[Stored data entries]

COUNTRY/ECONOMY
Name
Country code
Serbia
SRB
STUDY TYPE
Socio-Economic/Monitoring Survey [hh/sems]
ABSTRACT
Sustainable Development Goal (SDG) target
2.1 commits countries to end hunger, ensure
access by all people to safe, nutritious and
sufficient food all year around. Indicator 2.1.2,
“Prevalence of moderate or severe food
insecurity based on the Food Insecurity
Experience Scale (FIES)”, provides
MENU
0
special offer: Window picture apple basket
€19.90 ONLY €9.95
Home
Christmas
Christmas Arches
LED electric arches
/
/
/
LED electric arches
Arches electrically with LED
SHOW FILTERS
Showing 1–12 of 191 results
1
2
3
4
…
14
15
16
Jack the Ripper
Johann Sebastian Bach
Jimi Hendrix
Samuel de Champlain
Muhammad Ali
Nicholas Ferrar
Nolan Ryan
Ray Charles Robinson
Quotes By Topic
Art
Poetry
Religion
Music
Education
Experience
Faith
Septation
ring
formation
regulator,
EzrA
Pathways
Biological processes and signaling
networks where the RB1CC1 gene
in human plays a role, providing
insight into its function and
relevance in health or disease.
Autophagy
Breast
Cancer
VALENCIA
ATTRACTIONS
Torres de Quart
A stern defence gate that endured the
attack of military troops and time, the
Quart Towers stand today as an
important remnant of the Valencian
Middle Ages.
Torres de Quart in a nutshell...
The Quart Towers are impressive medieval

...

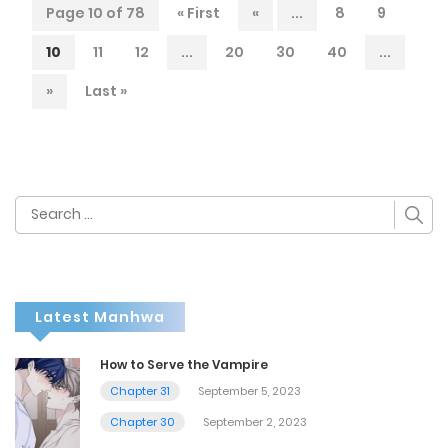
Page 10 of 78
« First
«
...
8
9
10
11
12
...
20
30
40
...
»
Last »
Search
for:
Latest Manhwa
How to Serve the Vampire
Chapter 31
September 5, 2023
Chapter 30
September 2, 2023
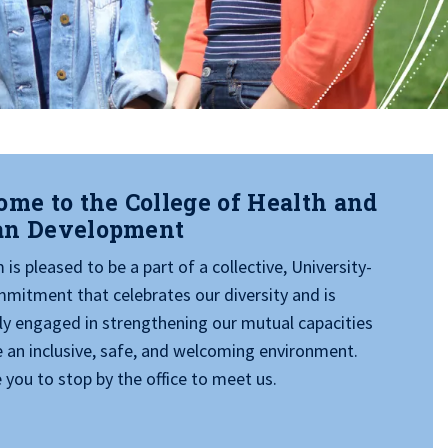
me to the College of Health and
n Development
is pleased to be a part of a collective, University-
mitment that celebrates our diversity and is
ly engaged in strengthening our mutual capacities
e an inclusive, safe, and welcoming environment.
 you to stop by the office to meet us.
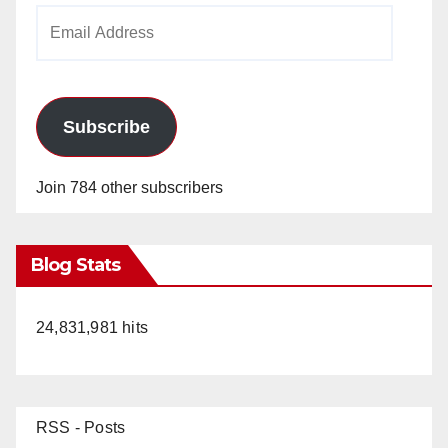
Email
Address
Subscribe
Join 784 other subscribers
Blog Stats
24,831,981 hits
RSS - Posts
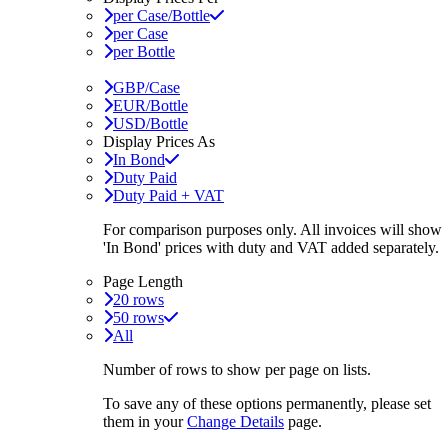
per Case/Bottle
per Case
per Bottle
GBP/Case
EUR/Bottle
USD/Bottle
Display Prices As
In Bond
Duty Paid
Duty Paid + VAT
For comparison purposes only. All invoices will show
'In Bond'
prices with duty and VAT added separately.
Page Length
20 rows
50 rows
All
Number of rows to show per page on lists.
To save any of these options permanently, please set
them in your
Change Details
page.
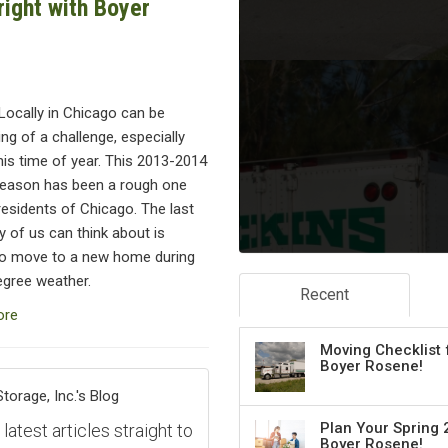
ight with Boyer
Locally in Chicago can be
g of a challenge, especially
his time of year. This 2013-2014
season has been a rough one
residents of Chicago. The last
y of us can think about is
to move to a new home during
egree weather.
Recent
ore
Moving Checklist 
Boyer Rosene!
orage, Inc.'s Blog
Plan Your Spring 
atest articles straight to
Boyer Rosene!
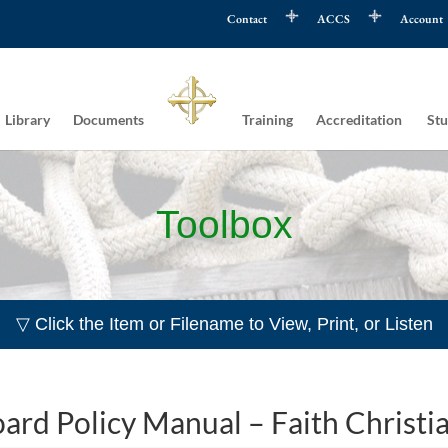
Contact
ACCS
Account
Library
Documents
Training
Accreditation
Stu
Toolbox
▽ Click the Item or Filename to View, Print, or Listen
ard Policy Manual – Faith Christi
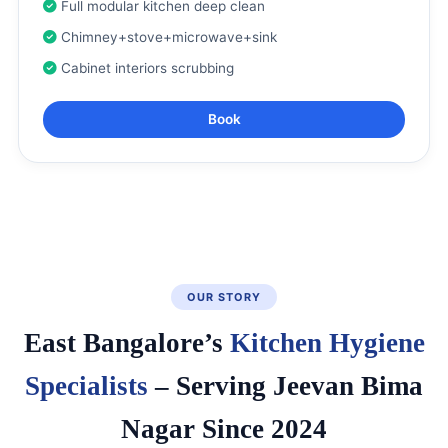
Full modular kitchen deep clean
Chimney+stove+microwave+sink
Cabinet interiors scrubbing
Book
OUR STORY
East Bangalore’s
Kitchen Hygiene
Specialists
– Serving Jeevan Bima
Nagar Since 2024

◆ What you need to do:
Repeat the lines from the one containing "COUNTRY/ECONOMY" through the one containing "special offer: Window picture apple basket", inclusive.

◆ Your response:
COUNTRY/ECONOMY
Name
Country code
Serbia
SRB
STUDY TYPE
Socio-Economic/Monitoring Survey [hh/sems]
ABSTRACT
Sustainable Development Goal (SDG) target
2.1 commits countries to end hunger, ensure
access by all people to safe, nutritious and
sufficient food all year around. Indicator 2.1.2,
“Prevalence of moderate or severe food
insecurity based on the Food Insecurity
Experience Scale (FIES)”, provides
MENU
0
special offer: Window picture apple basket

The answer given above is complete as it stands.